乙烯深冷分离工艺中LNG冷能利用的可行性

充分利用液化天然气（LNG）携带的冷量,不仅可降低下游天然气供气成本,还可减少LNG汽化带来的环境污染;传统乙烯深冷分离工艺需压缩制冷系统提供不同温位的冷量分离裂解气,消耗大量压缩功耗.将LNG冷量用于30万吨/年乙烯装置的深冷分离工艺,取代部分压缩制冷负荷的集成利用研究结果表明:LNG冷量在乙烯分离工艺中的利用率达76.5％,可替代原工艺中的冷量负荷约22472 kW,节省丙烯、乙烯、甲烷冷剂三机压缩制冷的功耗约11968 kW,大大降低乙烯装置的能耗成本.但LNG冷量仅与乙烯分离工艺集成,传热过程火用效率较低,建议将LNG冷量集成利用于两种或以上冷量利用工艺中,从而减少利用过程的冷火用损失,提高LNG冷量的利用效率.

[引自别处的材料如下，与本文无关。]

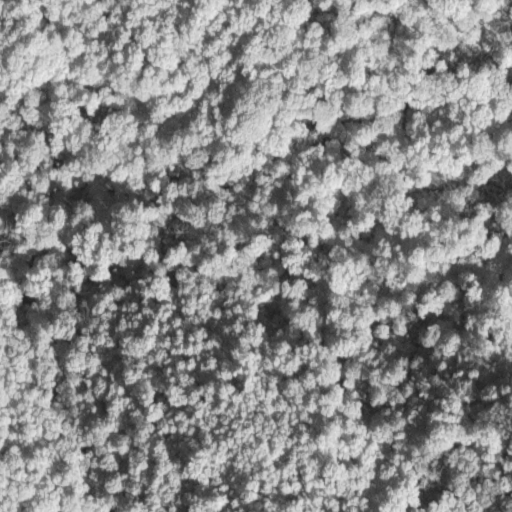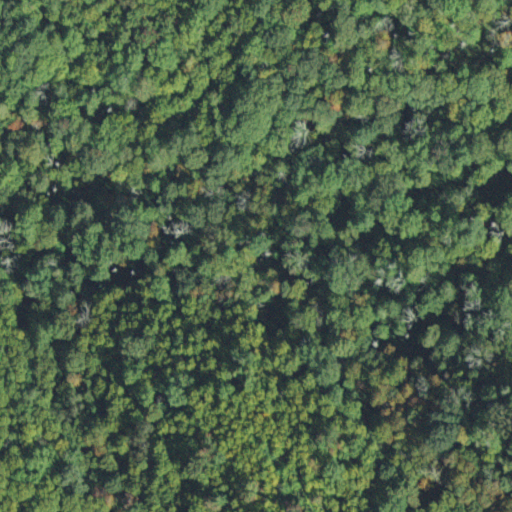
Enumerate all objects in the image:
road: (81, 117)
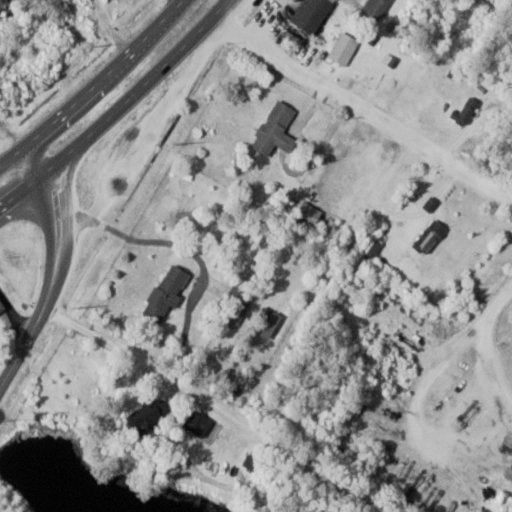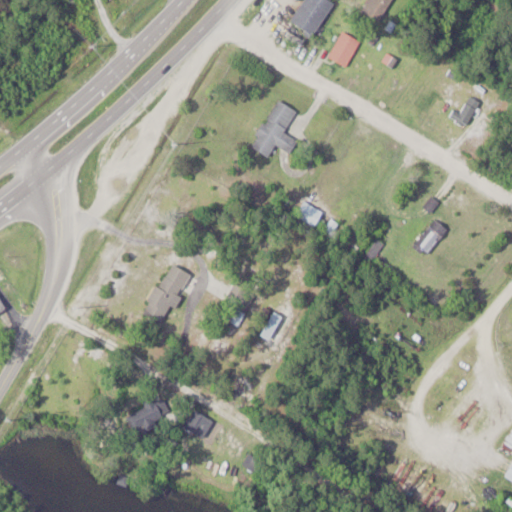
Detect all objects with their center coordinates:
building: (373, 8)
building: (307, 16)
road: (105, 29)
building: (341, 50)
road: (91, 84)
road: (118, 106)
road: (362, 110)
building: (278, 131)
building: (310, 218)
building: (431, 237)
road: (147, 239)
road: (56, 267)
building: (169, 292)
building: (241, 296)
building: (275, 325)
road: (105, 340)
building: (150, 413)
building: (200, 423)
building: (510, 452)
building: (258, 462)
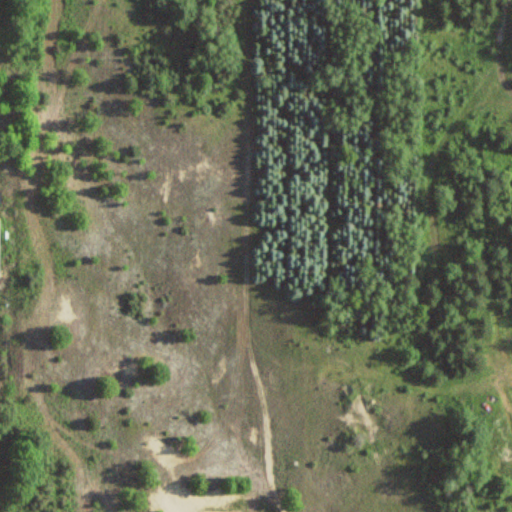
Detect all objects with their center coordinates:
building: (0, 245)
park: (17, 266)
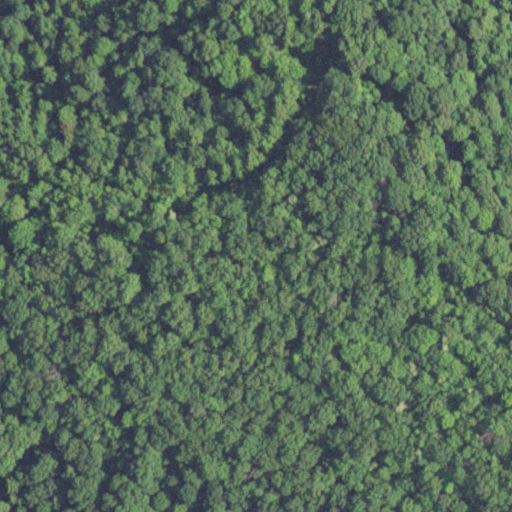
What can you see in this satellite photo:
road: (218, 143)
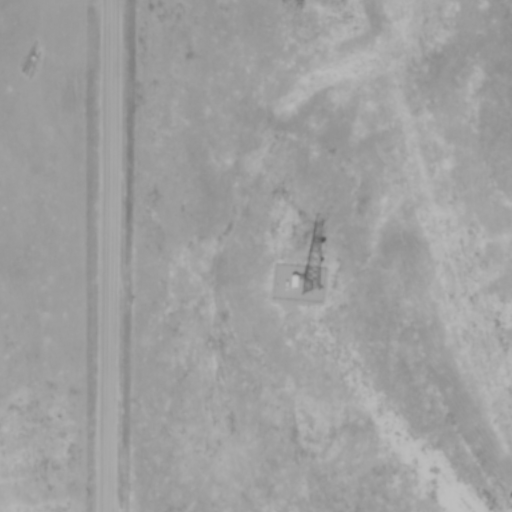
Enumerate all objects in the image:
road: (107, 256)
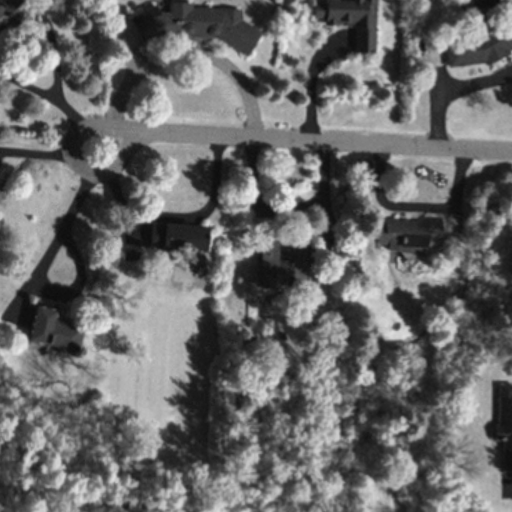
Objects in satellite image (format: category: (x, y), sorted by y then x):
building: (7, 6)
building: (8, 6)
road: (35, 17)
building: (349, 18)
building: (349, 19)
building: (194, 24)
building: (193, 25)
building: (479, 46)
building: (479, 46)
road: (191, 56)
road: (311, 83)
road: (447, 91)
road: (316, 145)
road: (36, 155)
road: (72, 158)
road: (414, 204)
road: (285, 211)
building: (405, 233)
building: (405, 233)
building: (177, 237)
building: (177, 237)
building: (281, 260)
building: (281, 260)
road: (37, 275)
building: (52, 330)
building: (52, 331)
building: (504, 425)
building: (504, 425)
building: (465, 460)
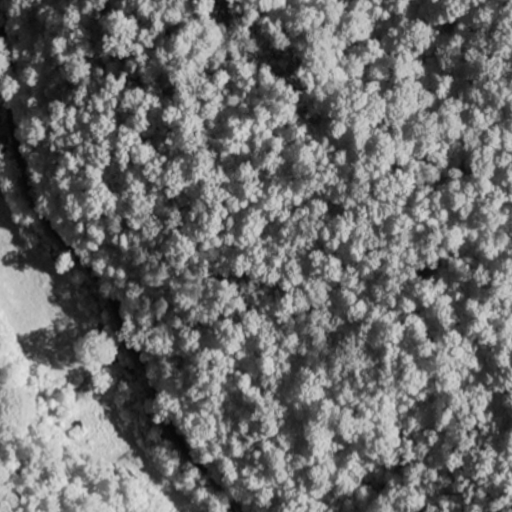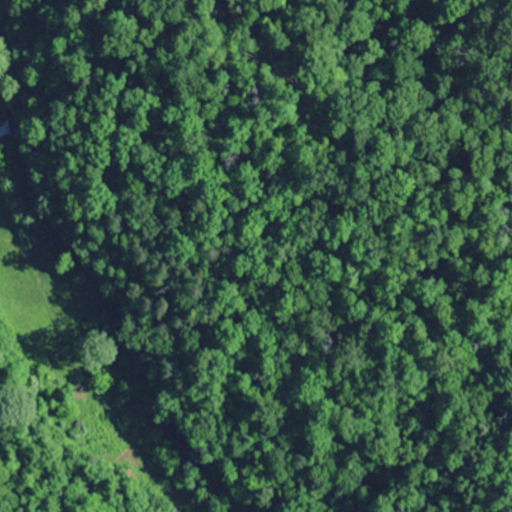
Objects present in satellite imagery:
river: (10, 12)
road: (102, 286)
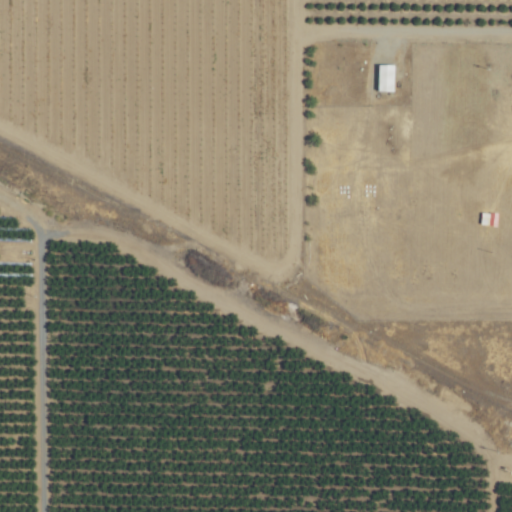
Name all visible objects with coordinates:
building: (382, 78)
crop: (256, 256)
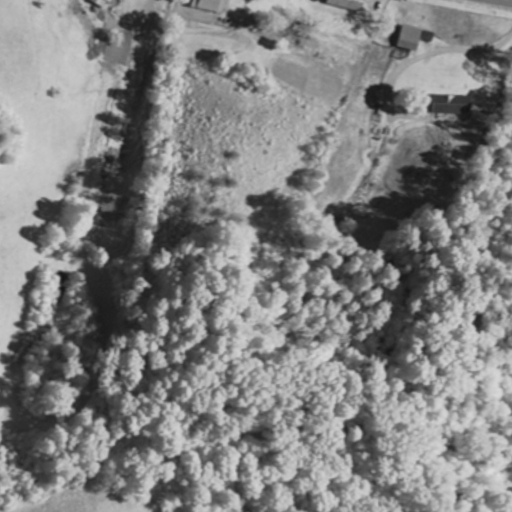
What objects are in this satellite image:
road: (509, 0)
building: (106, 3)
building: (214, 6)
building: (413, 40)
building: (455, 106)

Utilization of Cryogenic Energy of LNG in Ethylene Cryogenic Separation Process

Liquefied natural gas (LNG) has a large amount of cold energy. If LNG’s cryogenic energy can be used effectively, its gasification would cost fewer and make environmental pollution less. The conventional ethylene cryogenic separation process needs different degrees of cryogenic energy, which comes from compressing refrigeration system, to separate cracking gas for ethylene and propylene. In this paper, the LNG’s cryogenic energy is used into ethylene cryogenic separation process to reduce the electrical power consumption of its compressing refrigeration system. The research in an unit of annual producing 300 kT ethylene shows that LNG can provide 22472 kW cryogenic energy, resulting a direct save of 11968 kW of compressing power and making the applied rate of LNG’s cryogenic energy as high as 76.5%. However, the corresponding exergy efficiency is too low, when LNG’s cryogenic energy only used in ethylene separation process, for the high heat transfer temperature difference. So two or more processes, which need cold energy, should be integrated with LNG’s cold energy, to lower heat transfer temperature difference, reduce exergy loss and improve the applied rate of LNG’s cold energy.